Documento:
La Società di Intermediazione Mobiliare (SIM) che dirigevo all’epoca, grazie a una felice intuizione dell’Agente di Cambio e Presidente Giuliano Fossi, creò un mercato ad hoc per le spezzature, diventandone market maker. La questione fu in seguito risolta abbassando fino a una sola unità il lotto minimo acquistabile/vendibile. In realtà, però, le commissioni di transazione spesso erano – e tuttora sono – superiori all’importo della compravendita; quindi, nella sostanza i piccolissimi azionisti per evidenti motivi si tengono loro malgrado questi titoli in portafoglio.

Piazza Affari

Mi è tornata alla mente questa vicenda leggendo sui media le ultime notizie relative all’incerto destino di quell’istituzione che per tutti era nota come Piazza Affari. La Borsa italiana è stata acquisita nel 2007 da quella di Londra, all’epoca una delle prime 3-4 al mondo. Facendo fronte unico con uno dei maggiori intermediari planetari, l’intento era probabilmente quello di rafforzarne la visibilità internazionale. E tuttavia non pare che questo obiettivo sia stato coronato da successo.

È di questi giorni infatti la notizia che essa è ufficialmente in vendita. Il London Stock Exchange ha formalmente confermato di aver avviato “discussioni esplorative” con lo scopo di addivenire a una cessione della quota del gruppo Borsa Italiana nel suo insieme, quindi con l’inclusione del Mercato dei Titoli di Stato (MTS). Un’alienazione che sarebbe propedeutica per ottenere il via libera dall’Antitrust europeo alla fusione con il gruppo REFINITIV, gestore di alcune piattaforme di trading che potenzialmente si sovrappongono all’MTS.

Da Euronext a DEUTSCHEBORSE

Chi sarebbero i possibili acquirenti? Alcune fonti parlano espressamente della francese Euronext, il principale mercato finanziario dell’Eurozona con più di 1.300 titoli quotati e circa 3.700 miliardi di euro di capitalizzazione, che raggruppa le Borse di Parigi , Bruxelles ed Amsterdam.

Estratto dei dati:
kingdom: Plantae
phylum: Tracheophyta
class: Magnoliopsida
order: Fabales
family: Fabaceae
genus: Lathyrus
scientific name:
* * *
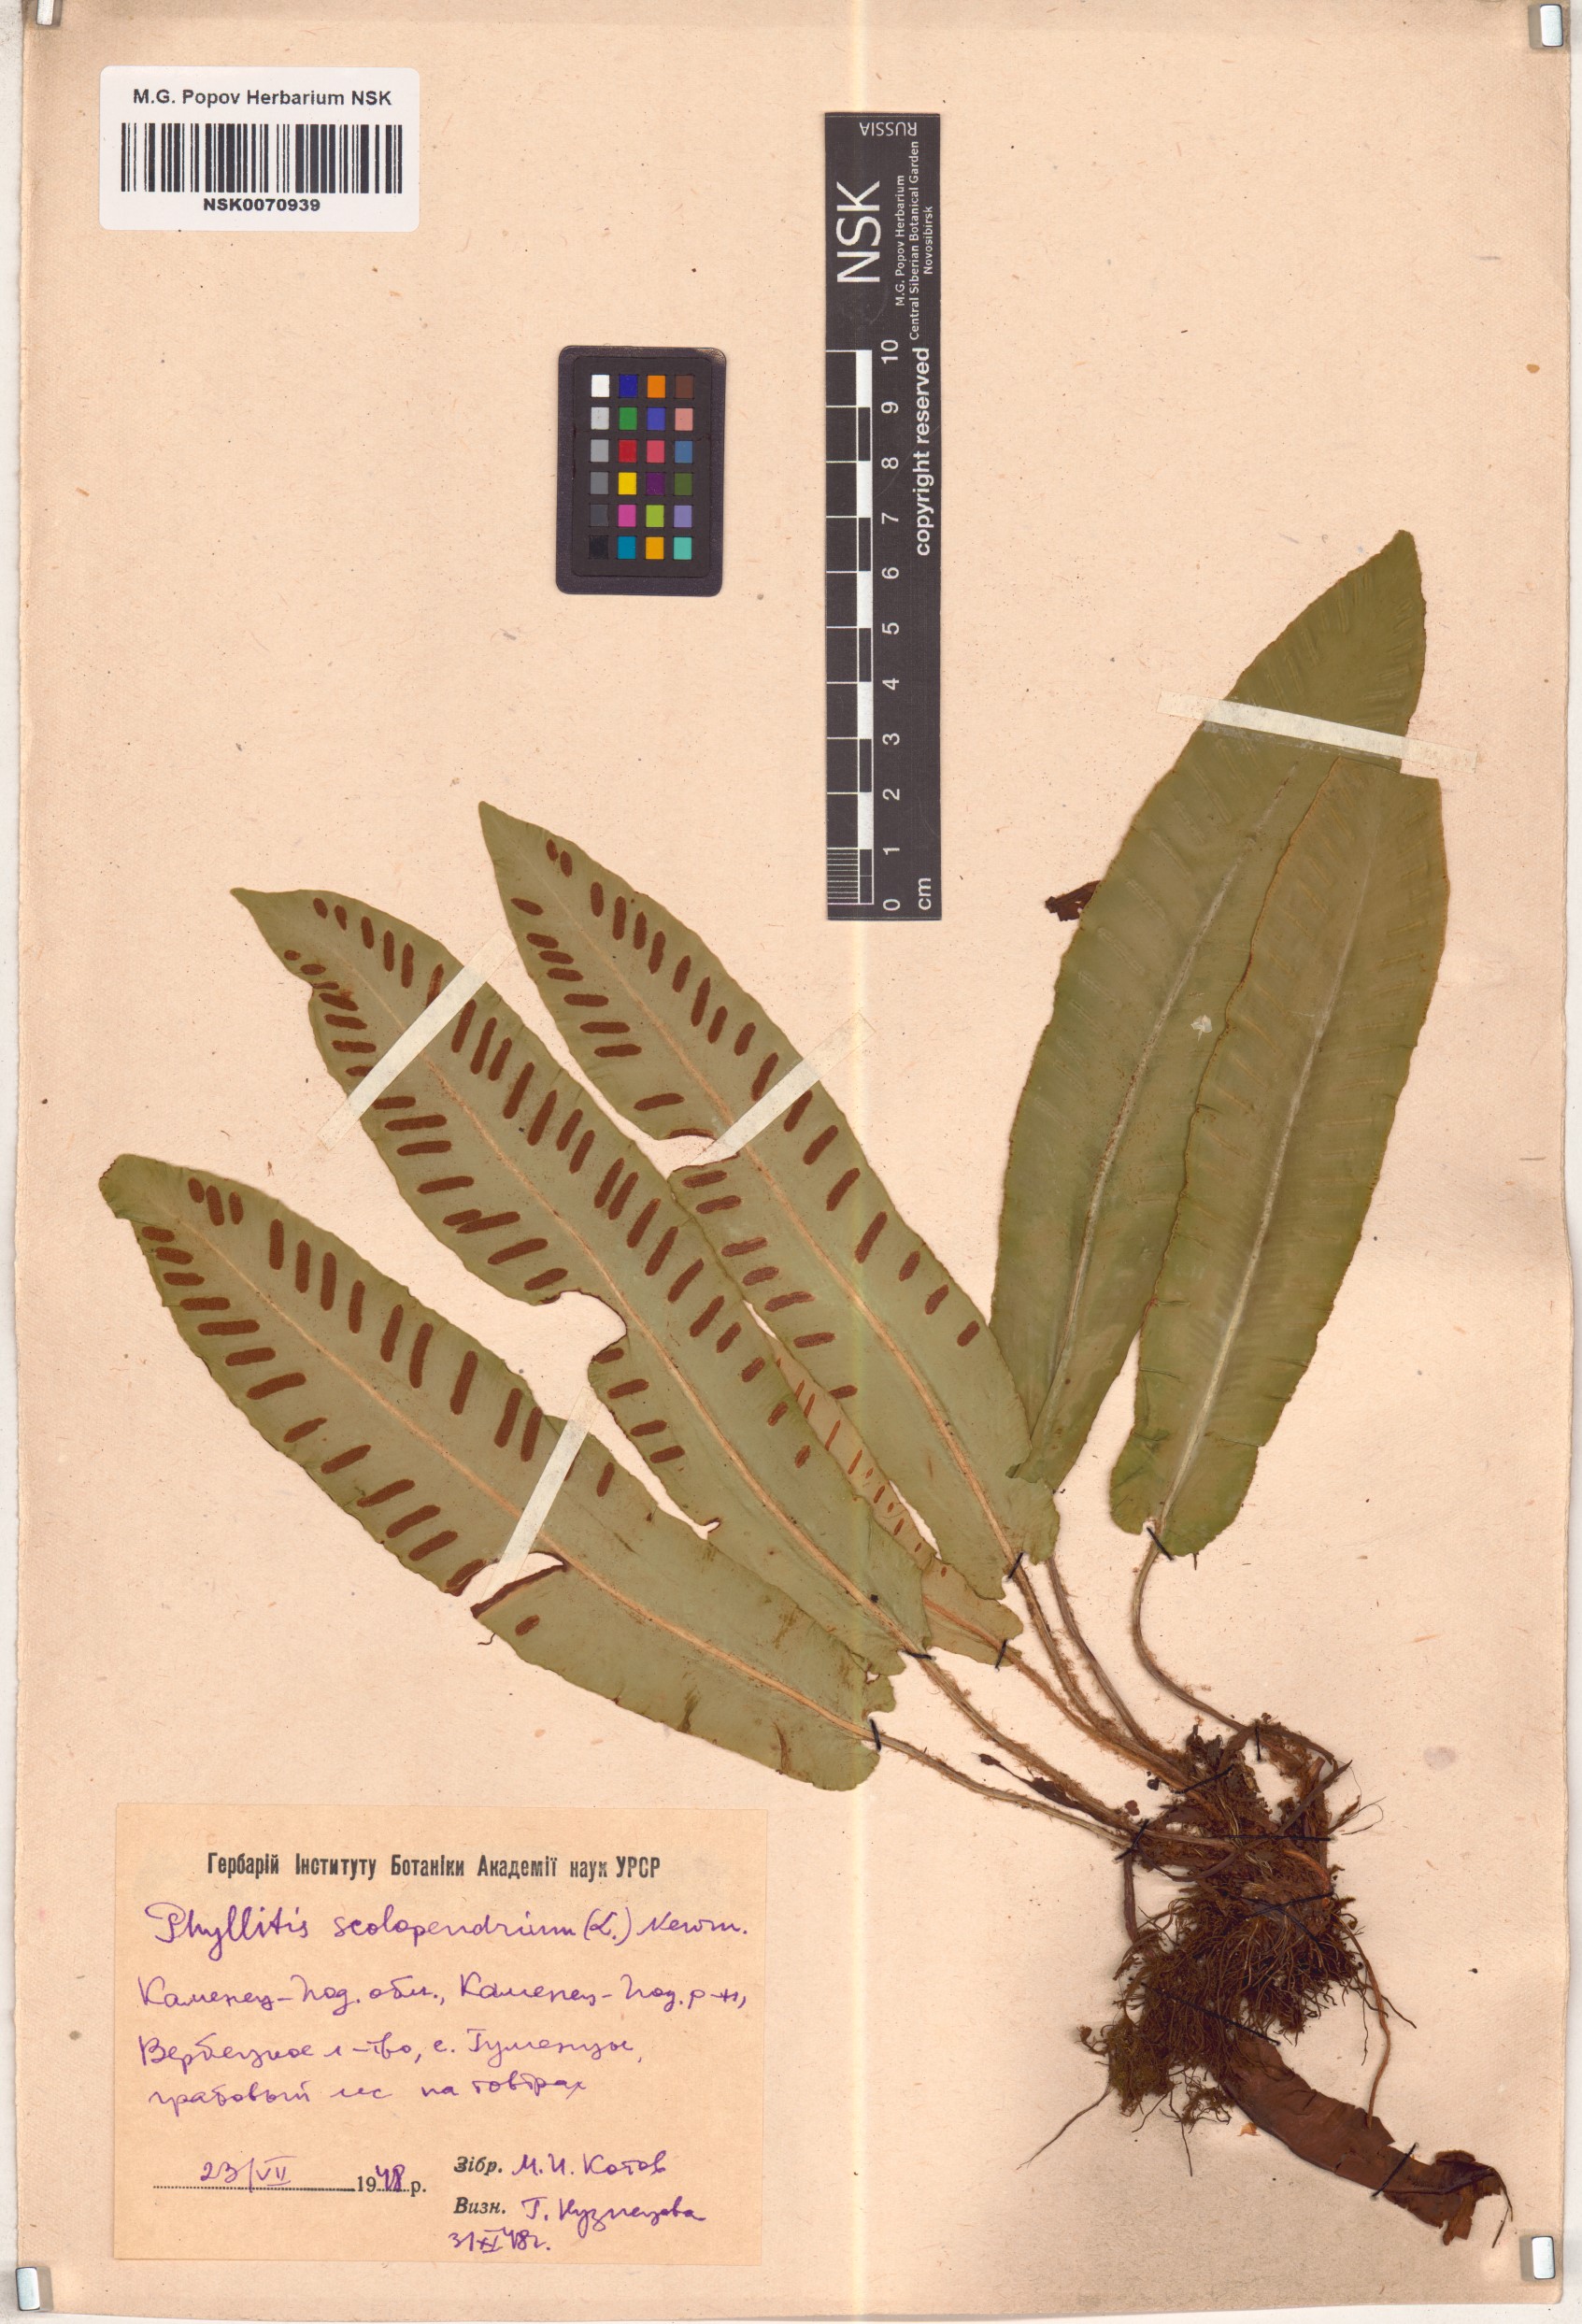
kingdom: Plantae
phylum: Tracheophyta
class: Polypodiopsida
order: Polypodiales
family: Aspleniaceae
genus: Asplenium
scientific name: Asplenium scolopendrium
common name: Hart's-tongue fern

Istruzioni dell'esercizio: Per favore, prosegui il testo sulla vendita di Borsa Italiana a partire dalla sua ultima frase.

Risposta al compito:
Altri ricordano che anche DEUTSCHE BORSE aveva lavorato nel passato al dossier. L’ipotesi della dismissione da parte di LSE ha immediatamente fatto evocare a più di un politico di tutti gli schieramenti l’idea di una cordata italiana. Cordata come sempre capeggiata dall’immancabile Cassa Depositi e Prestiti, che ormai è come il prezzemolo: entra in qualsiasi pietanza (economica).

Ma quasi nessuno si è posto la domanda più importante: perché nel corso degli anni la nostra Borsa ha perso peso specifico in termini di società quotate e capitalizzazione? E perché molte nostre aziende di elevato standing prediligono approdi verso mercati esteri, magari dell’Estremo Oriente, piuttosto che rimanere in Italia?

È vero che il nostro tessuto produttivo è composto in prevalenza da aziende di piccole-medie dimensioni, ma neanche il segmento borsistico ad esse dedicato pare brillare per affollamento di richieste di quotazione. Forse è giunto il momento di pensare non solo alle solite e poco fortunate cordate tricolori, ma a un modello di Mercati finanziari che ancora di più incroci la struttura produttiva del Paese. Altrimenti, in termini di volumi, rischiamo proprio di diventare la Borsa delle spezzature. Mi si passi l’ironia, ma non vorrei che lungo la discesa le “e” diventassero “a”.